[TAG] What's an IP gateway anyhow?
bpm at idiom.com
Mon Nov 7 06:21:04 MSK 2005
On Sat, Nov 05, 2005 at 11:20:37PM -0700, Jason Creighton wrote:
> Basically, my question boils down to this: How does setting a gateway to
> a network differ from just setting a route to a network?
Usually, not at all. The 'gateway' is the default router for the LAN.

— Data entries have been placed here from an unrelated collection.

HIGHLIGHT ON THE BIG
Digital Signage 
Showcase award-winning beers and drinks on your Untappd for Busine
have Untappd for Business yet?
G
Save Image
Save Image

There may be other routers on the LAN, which may be preferred for
certain networks, but in the commonest instance there's only one router
and the two are synonymous.
> So, obviously, there's something going on that I don't understand. How
> does that work, then? Does Alice look at her routing tables and see that
> she has Bob as her gateway, and then sends a packet with IP destination
> set to 22.214.171.124, but with *ethernet* destination set to Bob's MAC
> address? Or something more complex?
Take the simplest example: a host with no routing tables beyond the
single default router. Alice has a packet for an IP address. She
examines it and her subnet mask to see if the destination is local to
her subnet. If so, she just ARPs the destination and uses the response
to consruct an ethernet frame.
If the packet destination is not local, she ARPs her default gateway (no
other routes, remember) and constructs an ethernet frame with the
destination MAC equal to the gateway's MAC.